Your NHS Is Here For You – Getting Help In An Emergency
NHS hospital teams across Devon are reassuring local people that emergency services are there for them if they are unwell and need help.
Doctors are concerned that some people who should be getting medical help for non-COVID-19 illnesses are staying away from hospital and not seeking help due to fears they might catch the virus.
Attendances have fallen by more than a third at emergency departments across Devon, in line with national trends. Some of this may be because people are acting responsibly and getting advice from other healthcare settings.
However, at all hospitals, the numbers of people being admitted with serious problems such as heart problems and strokes are substantially reduced, suggesting that some cases are not being diagnosed.
Dr Rob Dyer, Lead Medical Director for Devon Sustainability and Transformation Partnership, said: “Although it is helpful that the pressure on our hospitals has been reduced by people keeping away unless they really need to attend, we are concerned that some people who would benefit from urgent medical help may not be receiving it.
“It is understandable that people may be worried about coming to hospitals at this time. However, we want people to know that precautionary measures are in place and that there are real dangers in not seeking help for serious conditions.
“Hospitals and GP practices across Devon have put in place special measures to protect patients and staff from COVID-19, whether they are treating a patient with symptoms of the virus, or for other illnesses. In many cases those affected by the virus are being seen in separate areas.
“We are still here for you if you need help.”
Paediatricians are also concerned parents may not be getting help for their children when the need it.
The message from paediatric consultants in Devon is: “If you’re a parent with a seriously unwell child, we want you to know that the NHS is here for you.
“If you have to go to A&E there will be special arrangements in place to protect you
and your child from the risk of infection.
“COVID-19 is putting the NHS under a lot of pressure but children still get sick and
we want you to connect with us when this happens.”

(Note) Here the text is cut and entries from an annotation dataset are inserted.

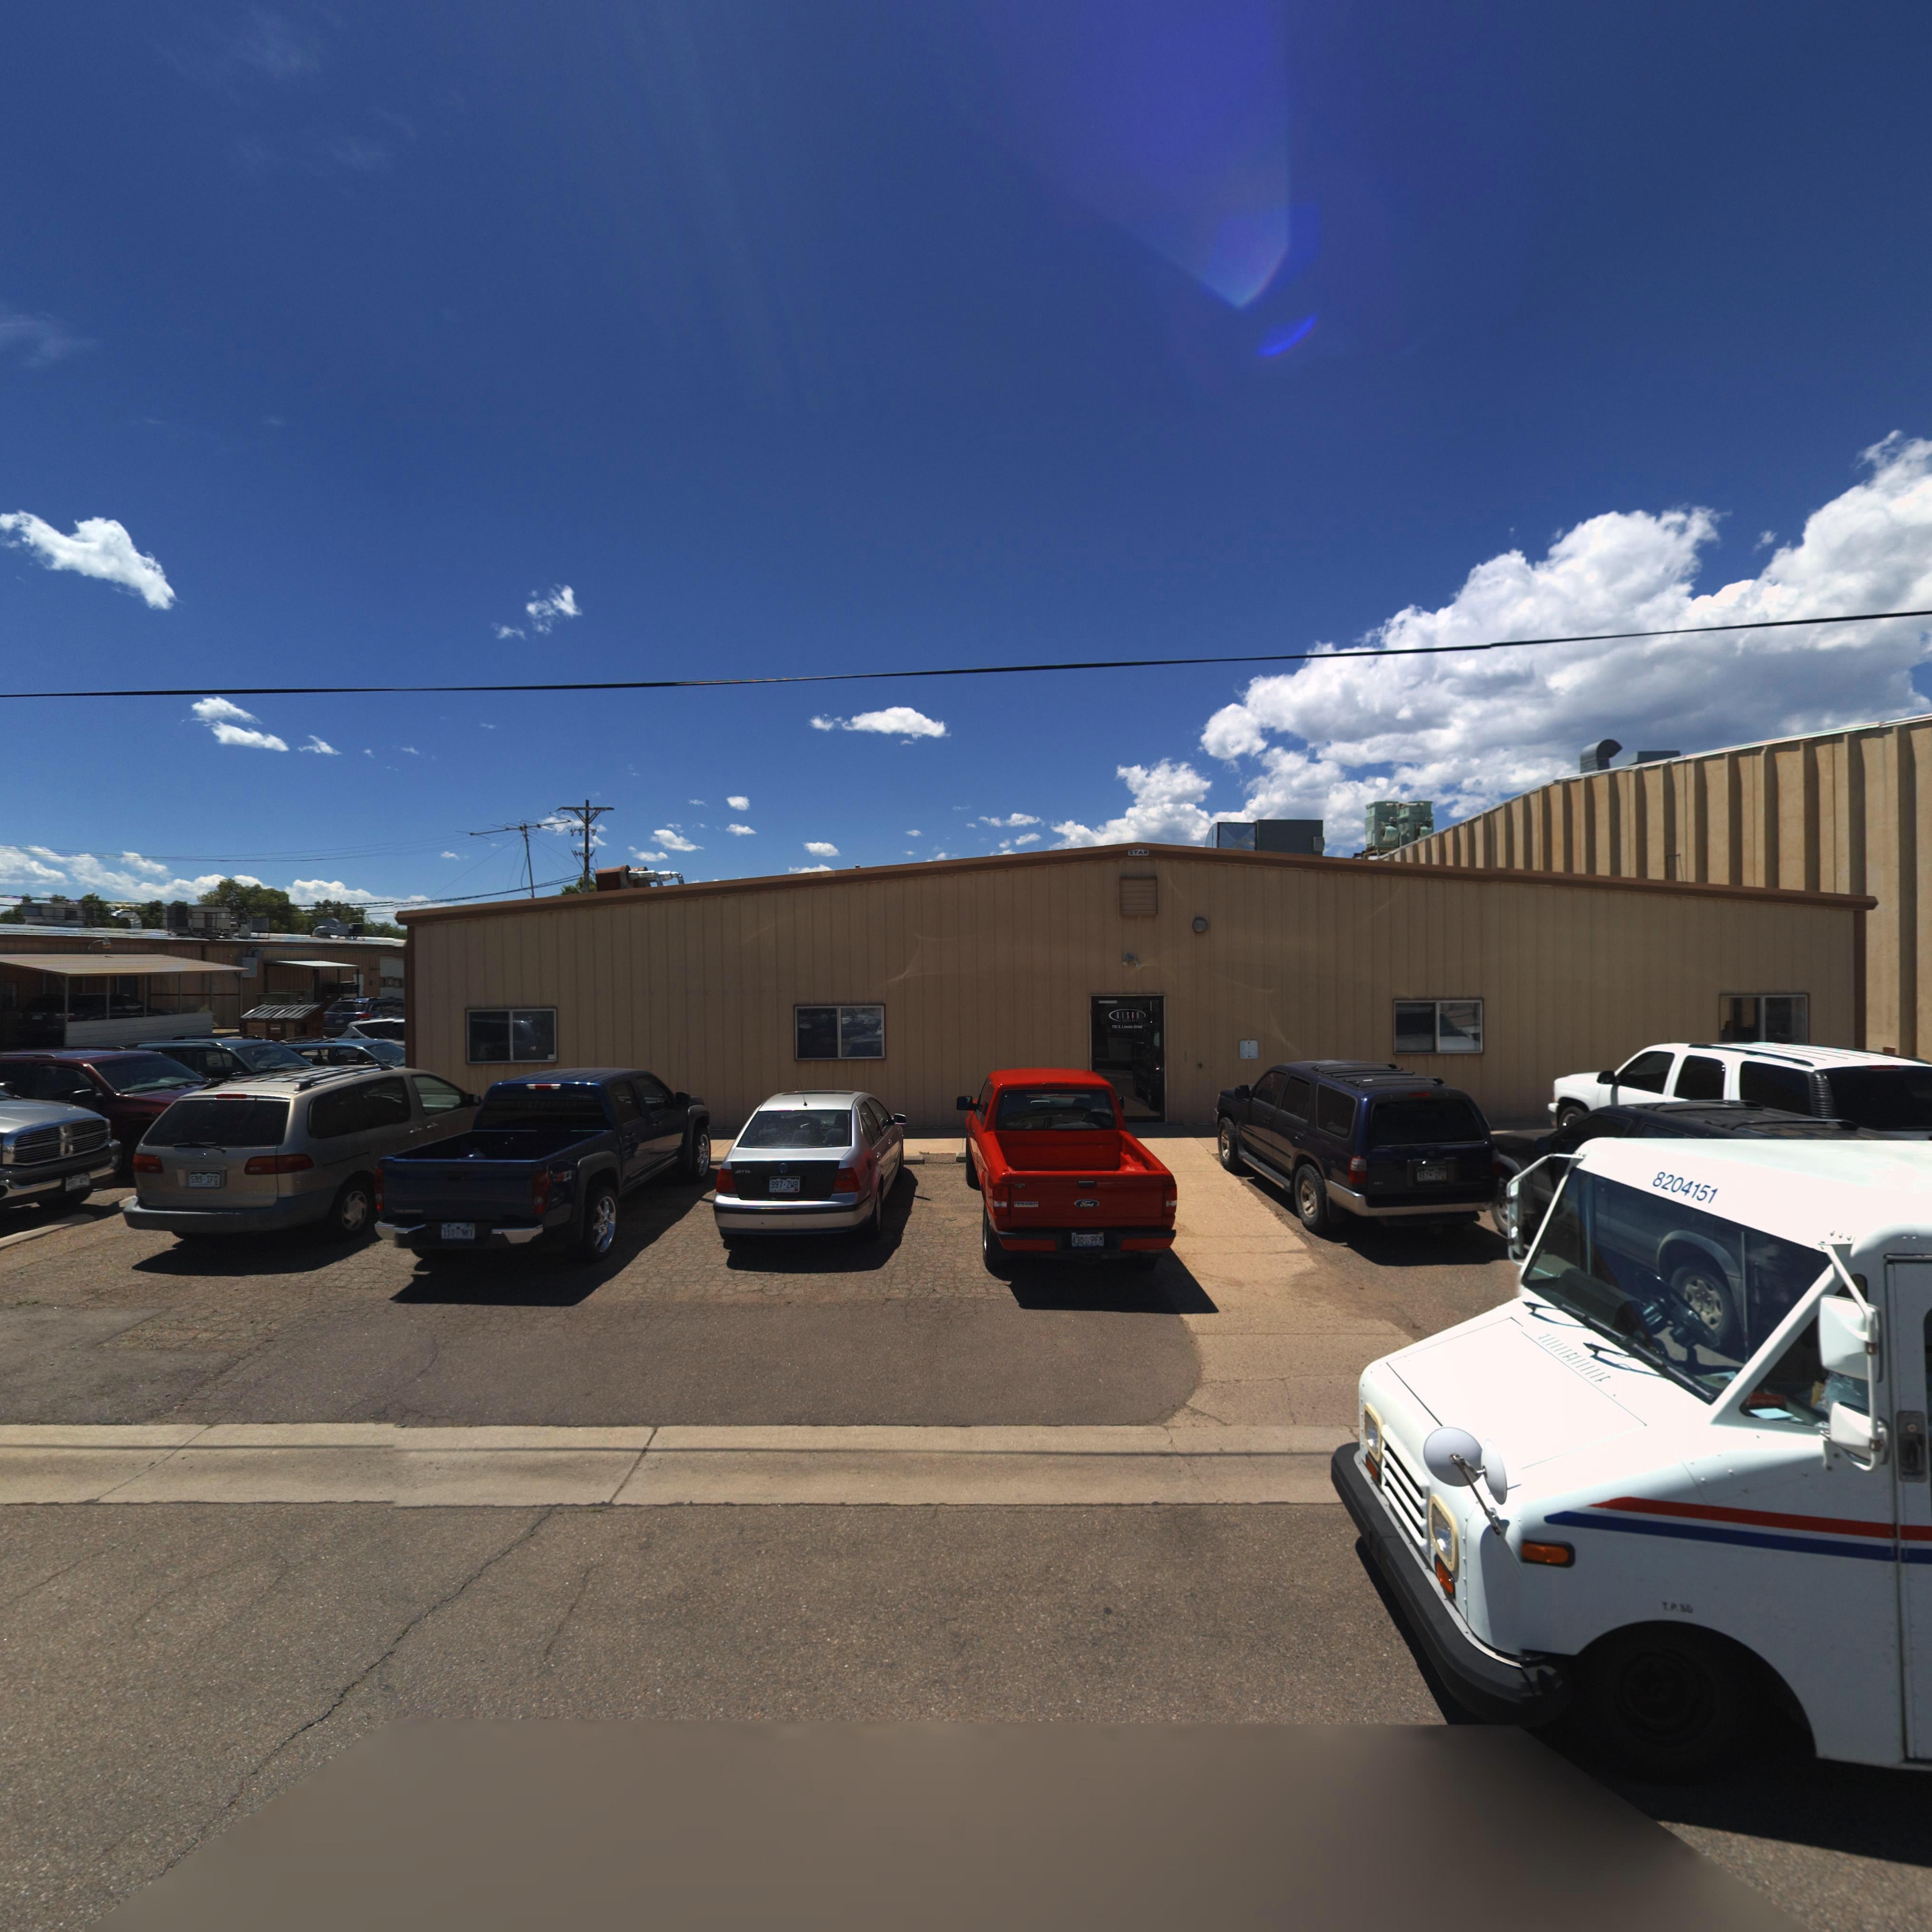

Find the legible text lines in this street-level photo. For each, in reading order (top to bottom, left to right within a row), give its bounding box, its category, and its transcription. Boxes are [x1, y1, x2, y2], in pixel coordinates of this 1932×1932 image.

[1116, 1011, 1139, 1019] BusinessName: BISON
[1111, 1025, 1117, 1029] StreetNumber: 7*5
[1118, 1024, 1142, 1028] StreetName: S. L*nc*ln ***d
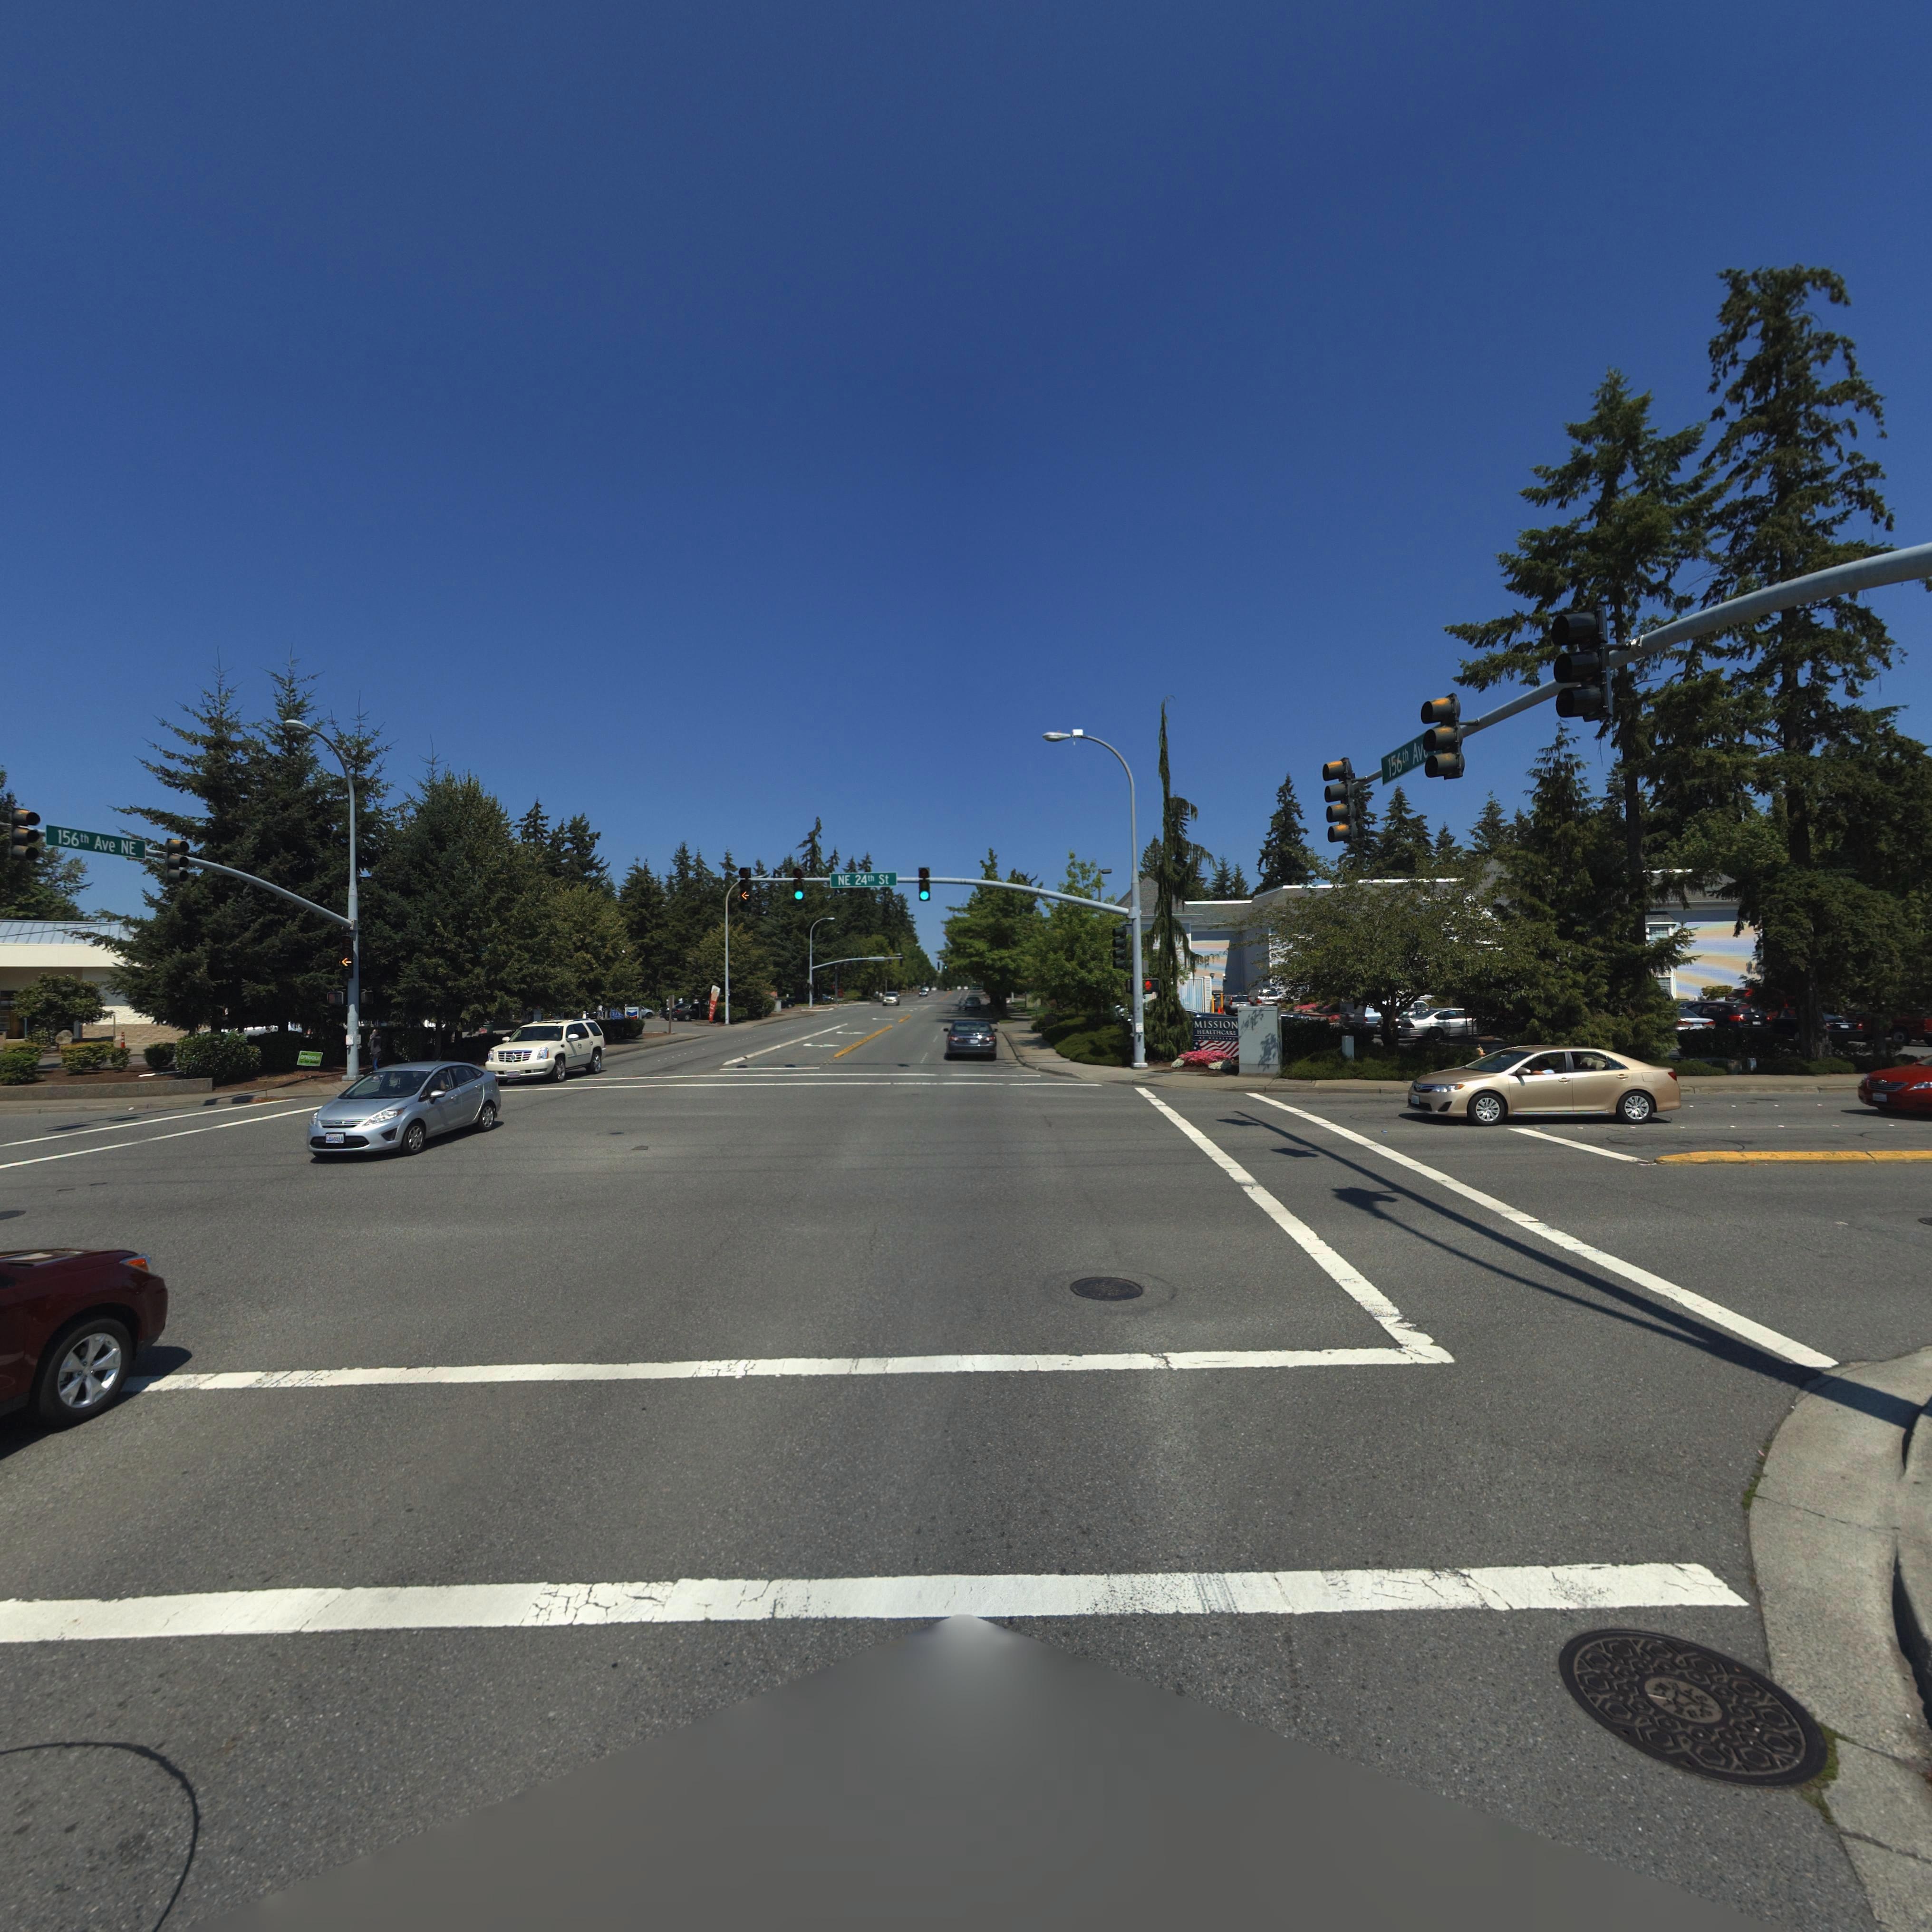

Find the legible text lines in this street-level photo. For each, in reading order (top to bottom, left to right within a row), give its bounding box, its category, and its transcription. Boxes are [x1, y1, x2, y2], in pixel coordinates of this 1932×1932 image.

[1387, 738, 1423, 779] StreetName: 156th Av
[58, 829, 136, 856] StreetName: 156th Ave NE
[839, 875, 889, 885] StreetName: NE 24th St
[1194, 1021, 1237, 1028] BusinessName: MISSION
[1196, 1029, 1236, 1035] BusinessName: HEALTHCARE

Doctors are reminding people of these key points:
- If you or someone you know has a life-threatening injury or illness, such as severe chest pain, bleeding, loss of consciousness or signs of a stroke, call 999 or go to your nearest accident and emergency department
- Some hospital procedures, operations and clinics are continuing to take place in Devon. Hospitals are making their own local arrangements which may change over time. You should not attend any appointment if you are self isolating due to COVID-19 or have been informed by the hospital not to attend
- GP practices in Devon remain open during the COVID-19 pandemic. If you need to see your GP, for example for back pain, arthritis or asthma, contact your practice via their website or by phone. Your consultation may be via phone, video or in person.